I had a funny week of work. My brand new student, whose Skype name was something like (but not quite) “madi96”, didn’t show up. I don’t want be generationist, but those young people, dammit. Millennium Man, who started with me a few weeks ago, has given up on me too, without saying anything. On Thursday I started with the eleven-year-old twins, and the boy never showed his face for the whole 90 minutes. He said his camera wasn’t working, but I wasn’t too sure. I asked him to sit next to his sister (whose English was impressive), but he didn’t want to. On Friday I had a bad lesson with the seven-year-old girl in Germany. We normally have two half-hour sessions (on Mondays and Fridays), but last week she started swimming lessons on Mondays, so we had a full hour session on Friday. Bad idea. She was bored in no time. How many more minutes? Um, forty. She was clearly expecting a number like three. When I asked her a question, she didn’t even say yes or no, I just got grunts. Hunhnuh. So what do you want to do? I don’t know. Are you bored? Hunhnuh. Please make it stop.

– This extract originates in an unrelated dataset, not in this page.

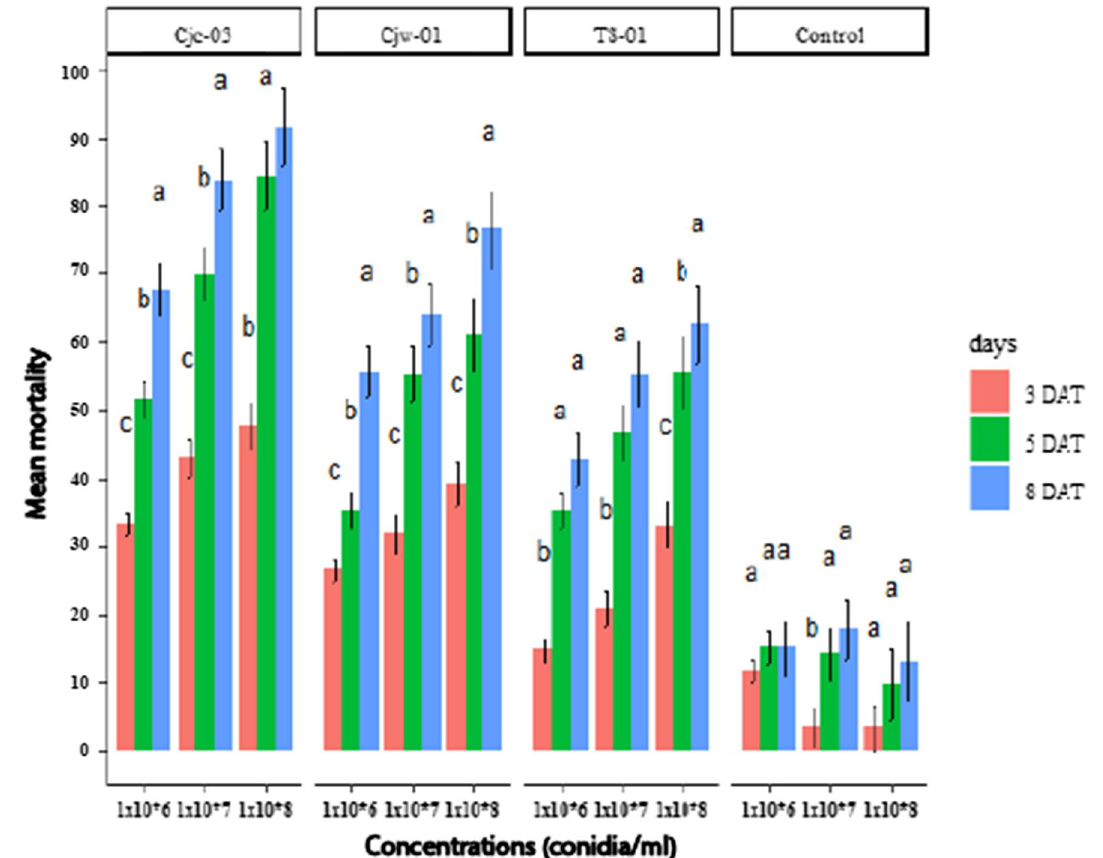
Fig. 4 Mortality (%) of Bemisia tabaci at different time intervals (3, 5, and 8 DAT) with 3 fungal isolates Isaria javanica , (Cjc-03, Cjw-01), and Purpureocillium lilacinum (TS-01) at three concentrations of each fungal isolates and control treatment. The column shows the % mortality. Treatment columns with different alphabets are significantly different from other treatments (LSD test at p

I’ve been getting messages and phone calls from the father of Matei, the boy I taught for two and a half years. “Don’t forget about us,” he texted me this morning. Now he wants me to give Matei (aged 13½) maths lessons. The only time I ever taught maths was in Auckland in 2010. He wants lessons to be face-to-face, not online. (He and his family are all vaccinated.) I can do it I suppose – probably on a Saturday, and I won’t be playing tennis on that day until the spring – but it’ll takes me half an hour to get over there on my bike, so they’ll have to pay for it.
Mark, the guy who teaches at British School, invited me to join him on a road trip, but I simply couldn’t take him up on that offer. I’ll poke my head out the door now, despite the grim weather. That’s as far as I’m going.